> _SUPPLIED RECORDS_:
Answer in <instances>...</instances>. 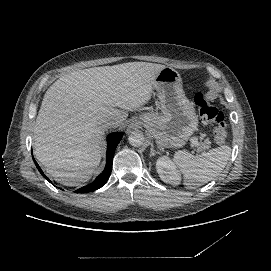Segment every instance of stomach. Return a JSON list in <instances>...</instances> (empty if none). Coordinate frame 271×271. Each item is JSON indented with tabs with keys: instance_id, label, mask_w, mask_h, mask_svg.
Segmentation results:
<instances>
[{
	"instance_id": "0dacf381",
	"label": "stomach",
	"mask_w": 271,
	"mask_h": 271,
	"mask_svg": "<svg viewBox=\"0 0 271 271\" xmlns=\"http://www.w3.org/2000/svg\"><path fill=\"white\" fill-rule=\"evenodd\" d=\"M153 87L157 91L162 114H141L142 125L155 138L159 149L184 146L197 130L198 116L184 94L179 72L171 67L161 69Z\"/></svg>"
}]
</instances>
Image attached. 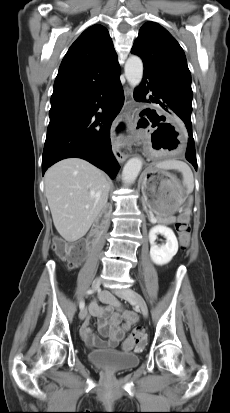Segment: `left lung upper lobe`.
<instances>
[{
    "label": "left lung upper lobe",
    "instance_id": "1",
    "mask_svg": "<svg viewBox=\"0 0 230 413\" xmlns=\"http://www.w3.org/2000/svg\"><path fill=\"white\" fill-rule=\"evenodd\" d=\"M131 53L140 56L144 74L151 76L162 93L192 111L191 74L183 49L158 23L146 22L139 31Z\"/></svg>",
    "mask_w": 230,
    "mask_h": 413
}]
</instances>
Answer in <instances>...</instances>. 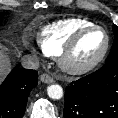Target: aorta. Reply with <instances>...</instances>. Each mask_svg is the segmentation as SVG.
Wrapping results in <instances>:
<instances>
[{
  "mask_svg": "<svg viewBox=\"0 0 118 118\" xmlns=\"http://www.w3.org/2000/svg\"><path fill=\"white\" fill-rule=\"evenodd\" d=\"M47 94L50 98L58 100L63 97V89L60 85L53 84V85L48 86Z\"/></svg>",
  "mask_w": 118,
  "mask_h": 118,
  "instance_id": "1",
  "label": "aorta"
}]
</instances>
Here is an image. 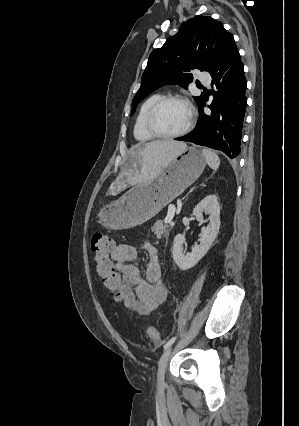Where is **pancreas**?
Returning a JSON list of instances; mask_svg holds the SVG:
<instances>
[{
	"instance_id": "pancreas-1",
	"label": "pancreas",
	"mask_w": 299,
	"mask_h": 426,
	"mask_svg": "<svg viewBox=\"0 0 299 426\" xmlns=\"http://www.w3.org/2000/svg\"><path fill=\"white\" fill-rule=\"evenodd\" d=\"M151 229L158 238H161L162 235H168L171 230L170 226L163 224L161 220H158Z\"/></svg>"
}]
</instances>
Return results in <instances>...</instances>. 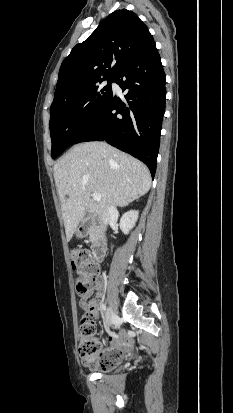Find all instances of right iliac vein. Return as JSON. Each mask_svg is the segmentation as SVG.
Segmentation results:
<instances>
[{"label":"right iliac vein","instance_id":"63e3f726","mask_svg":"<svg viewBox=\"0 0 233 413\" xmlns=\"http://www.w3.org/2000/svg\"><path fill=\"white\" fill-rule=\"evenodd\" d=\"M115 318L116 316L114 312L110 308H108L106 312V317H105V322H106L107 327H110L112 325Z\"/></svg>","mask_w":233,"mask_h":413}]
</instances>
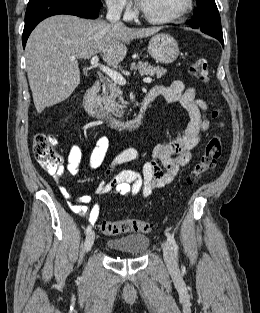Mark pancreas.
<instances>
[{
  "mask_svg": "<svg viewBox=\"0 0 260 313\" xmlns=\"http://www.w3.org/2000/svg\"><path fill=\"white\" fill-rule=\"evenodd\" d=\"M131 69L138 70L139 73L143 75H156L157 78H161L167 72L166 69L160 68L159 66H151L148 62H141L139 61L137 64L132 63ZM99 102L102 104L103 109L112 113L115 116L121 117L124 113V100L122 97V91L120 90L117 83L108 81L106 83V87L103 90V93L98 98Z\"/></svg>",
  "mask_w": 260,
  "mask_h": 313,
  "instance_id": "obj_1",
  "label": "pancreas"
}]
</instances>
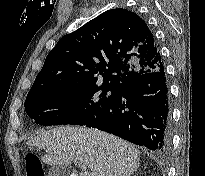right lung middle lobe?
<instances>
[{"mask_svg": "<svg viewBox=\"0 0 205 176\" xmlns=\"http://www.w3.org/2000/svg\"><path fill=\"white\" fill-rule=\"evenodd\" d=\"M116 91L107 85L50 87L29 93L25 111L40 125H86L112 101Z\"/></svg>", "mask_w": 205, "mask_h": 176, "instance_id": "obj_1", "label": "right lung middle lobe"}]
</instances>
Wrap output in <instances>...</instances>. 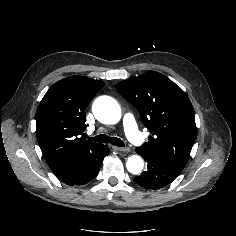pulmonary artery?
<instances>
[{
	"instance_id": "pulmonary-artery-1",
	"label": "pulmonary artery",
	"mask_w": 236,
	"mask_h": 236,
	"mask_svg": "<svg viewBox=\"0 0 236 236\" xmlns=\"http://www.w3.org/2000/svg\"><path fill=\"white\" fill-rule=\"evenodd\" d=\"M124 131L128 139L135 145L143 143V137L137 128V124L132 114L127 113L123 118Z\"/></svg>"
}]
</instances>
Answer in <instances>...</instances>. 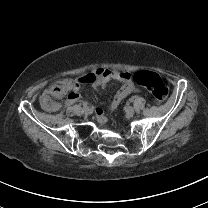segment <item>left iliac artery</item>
--
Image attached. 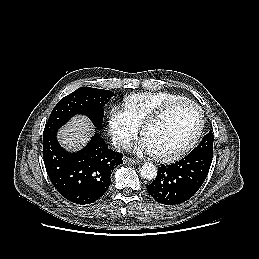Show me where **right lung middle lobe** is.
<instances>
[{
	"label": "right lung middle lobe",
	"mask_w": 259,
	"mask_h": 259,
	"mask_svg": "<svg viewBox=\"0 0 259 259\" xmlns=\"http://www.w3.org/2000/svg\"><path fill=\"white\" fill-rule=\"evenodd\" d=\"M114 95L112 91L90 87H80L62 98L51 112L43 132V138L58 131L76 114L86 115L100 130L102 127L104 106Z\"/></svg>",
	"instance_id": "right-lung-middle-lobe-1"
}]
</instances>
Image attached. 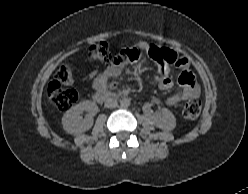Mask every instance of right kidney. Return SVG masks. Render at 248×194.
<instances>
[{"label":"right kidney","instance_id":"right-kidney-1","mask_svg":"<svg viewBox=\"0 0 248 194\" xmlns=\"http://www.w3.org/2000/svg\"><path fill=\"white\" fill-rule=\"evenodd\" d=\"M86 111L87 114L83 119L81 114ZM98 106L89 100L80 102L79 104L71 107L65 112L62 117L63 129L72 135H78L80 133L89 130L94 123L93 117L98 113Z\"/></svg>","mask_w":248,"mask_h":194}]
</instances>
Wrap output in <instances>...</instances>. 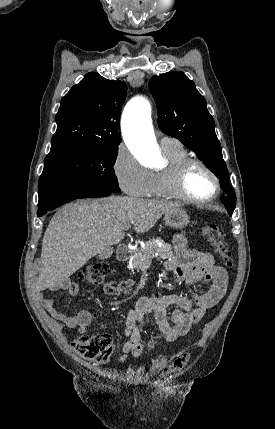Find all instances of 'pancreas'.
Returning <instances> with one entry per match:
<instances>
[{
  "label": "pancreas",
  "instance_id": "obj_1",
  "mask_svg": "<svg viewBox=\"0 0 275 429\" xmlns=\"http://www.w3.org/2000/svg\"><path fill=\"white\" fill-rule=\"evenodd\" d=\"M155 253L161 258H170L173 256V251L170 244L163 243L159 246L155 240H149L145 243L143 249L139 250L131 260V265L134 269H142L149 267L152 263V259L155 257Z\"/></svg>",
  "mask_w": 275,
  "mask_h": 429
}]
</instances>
...
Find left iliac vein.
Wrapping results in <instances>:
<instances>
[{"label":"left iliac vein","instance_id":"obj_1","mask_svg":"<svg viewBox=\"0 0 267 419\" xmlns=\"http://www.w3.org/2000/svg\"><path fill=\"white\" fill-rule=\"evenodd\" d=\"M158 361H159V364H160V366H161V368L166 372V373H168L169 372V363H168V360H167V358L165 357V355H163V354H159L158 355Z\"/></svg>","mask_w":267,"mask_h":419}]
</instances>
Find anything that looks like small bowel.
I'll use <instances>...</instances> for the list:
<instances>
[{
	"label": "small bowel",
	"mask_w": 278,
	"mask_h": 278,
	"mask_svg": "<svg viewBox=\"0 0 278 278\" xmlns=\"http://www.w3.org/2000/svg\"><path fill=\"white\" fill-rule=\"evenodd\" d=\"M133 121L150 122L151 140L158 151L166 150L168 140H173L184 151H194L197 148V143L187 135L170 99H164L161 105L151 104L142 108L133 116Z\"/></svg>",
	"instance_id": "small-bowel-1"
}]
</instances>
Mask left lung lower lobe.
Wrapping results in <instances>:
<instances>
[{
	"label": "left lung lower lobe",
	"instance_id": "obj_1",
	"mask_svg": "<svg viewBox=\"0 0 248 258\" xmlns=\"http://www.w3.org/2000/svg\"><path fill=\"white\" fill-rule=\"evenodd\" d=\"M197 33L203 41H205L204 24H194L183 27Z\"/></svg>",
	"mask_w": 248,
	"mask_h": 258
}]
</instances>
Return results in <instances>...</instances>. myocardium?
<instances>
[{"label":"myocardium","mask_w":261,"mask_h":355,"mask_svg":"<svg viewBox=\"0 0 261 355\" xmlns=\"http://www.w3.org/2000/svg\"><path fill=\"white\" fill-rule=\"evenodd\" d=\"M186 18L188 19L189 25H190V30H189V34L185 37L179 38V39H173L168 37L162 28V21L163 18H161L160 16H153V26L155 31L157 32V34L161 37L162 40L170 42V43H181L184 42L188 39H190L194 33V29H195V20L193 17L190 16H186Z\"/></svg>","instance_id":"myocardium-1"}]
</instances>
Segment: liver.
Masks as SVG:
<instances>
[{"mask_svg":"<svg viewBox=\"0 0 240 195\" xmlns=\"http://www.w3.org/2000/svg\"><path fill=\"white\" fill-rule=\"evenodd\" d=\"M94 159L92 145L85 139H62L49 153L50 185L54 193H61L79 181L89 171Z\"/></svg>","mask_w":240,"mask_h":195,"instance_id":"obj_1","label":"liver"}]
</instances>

> _GIVEN INSTRUCTION_: Please collect every line of the entries above that contains the word "lower", treating case as significant.

> _WRITTEN SOLUTION_:
Mask left lung lower lobe.
	"label": "left lung lower lobe",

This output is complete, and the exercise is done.